The Office of National Statistics has released the latest drug related deaths statistics for England and Wales. The highest mortality rate was seen in the North East, with 77.4 deaths per 1 million population, a 13% increase from 2015, compared to 42.9 deaths per million population in England.
Ron said: “I am deeply disappointed and saddened to see the results today.
“They are a true reflection of our failing drug policy. It does not reduce the harm caused by drugs and it does not save the lives of vulnerable people who use drugs. I have called on the Government to review the current UK drug policy, as it urgently needs to do more to save lives and reduce drug related-harm.”

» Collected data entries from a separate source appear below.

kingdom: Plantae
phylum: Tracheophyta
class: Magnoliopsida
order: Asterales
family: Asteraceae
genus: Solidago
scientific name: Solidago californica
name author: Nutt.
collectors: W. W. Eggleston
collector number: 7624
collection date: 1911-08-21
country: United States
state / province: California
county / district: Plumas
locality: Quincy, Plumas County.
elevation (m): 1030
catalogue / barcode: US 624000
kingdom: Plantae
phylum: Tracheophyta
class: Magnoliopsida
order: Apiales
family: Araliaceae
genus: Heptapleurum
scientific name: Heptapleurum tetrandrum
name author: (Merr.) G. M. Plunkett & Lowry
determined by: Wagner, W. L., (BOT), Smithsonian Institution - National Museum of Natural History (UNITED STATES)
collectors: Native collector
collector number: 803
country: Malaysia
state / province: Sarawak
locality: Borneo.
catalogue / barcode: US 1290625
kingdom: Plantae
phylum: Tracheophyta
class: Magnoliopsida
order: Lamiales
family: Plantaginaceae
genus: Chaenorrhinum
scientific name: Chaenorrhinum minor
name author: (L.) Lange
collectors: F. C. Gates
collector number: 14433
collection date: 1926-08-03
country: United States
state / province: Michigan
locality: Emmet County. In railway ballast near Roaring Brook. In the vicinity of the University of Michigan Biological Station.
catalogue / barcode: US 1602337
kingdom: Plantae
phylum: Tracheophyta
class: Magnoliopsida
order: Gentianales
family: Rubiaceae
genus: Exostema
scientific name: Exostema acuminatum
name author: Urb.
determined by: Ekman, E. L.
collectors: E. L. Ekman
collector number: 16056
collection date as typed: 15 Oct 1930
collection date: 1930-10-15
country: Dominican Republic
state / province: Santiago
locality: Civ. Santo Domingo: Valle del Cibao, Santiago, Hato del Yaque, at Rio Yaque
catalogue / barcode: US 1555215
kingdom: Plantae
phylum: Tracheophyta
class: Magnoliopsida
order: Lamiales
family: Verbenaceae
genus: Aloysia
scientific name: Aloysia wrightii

Ron recently published the ‘Towards a Safer Drug Policy’ report, which sets out six policies aimed at reducing drug-related harm:
• Hold a fundamental review of UK Drugs Policy
• Ensure the approach is firmly based on evidence
• Support fully funded effective education and intervention
• Develop effective responses to reduce the harm
• Promote cost-effective specialist drug treatment and recovery as a proven way to reduce crime and make communities safer
• Protect the vulnerable by supporting alternatives to the criminalisation of people who use drugs and focus efforts on tackling the organised crime groups
“The only way to stop people dying from drugs” said Ron “is to reduce the harms that accompany drug use. Harms that at present, are greatly increased by the law as it stands.”
Ron believes that the Misuse of Drugs Act 1971, the main law regulating drug control in the UK, is out of date and in need of a fundamental review.
Ron commented: “To reduce harmful drug use, we need to solve the problems that lead people into problematic patterns of use with these drugs in the first place and look to unlock the complexity of substance misuse. This requires a cultural shift in order to raise awareness about the devastating impact that drugs and alcohol can have on individuals, families and communities.
“If the Government is truly committed to evidence-based policy, it must look at the evidence and listen to its own expert body, the Advisory Council on Drug Misuse, which has already advised the Government on how to prevent drug-related deaths, in a report it released in December 2016.”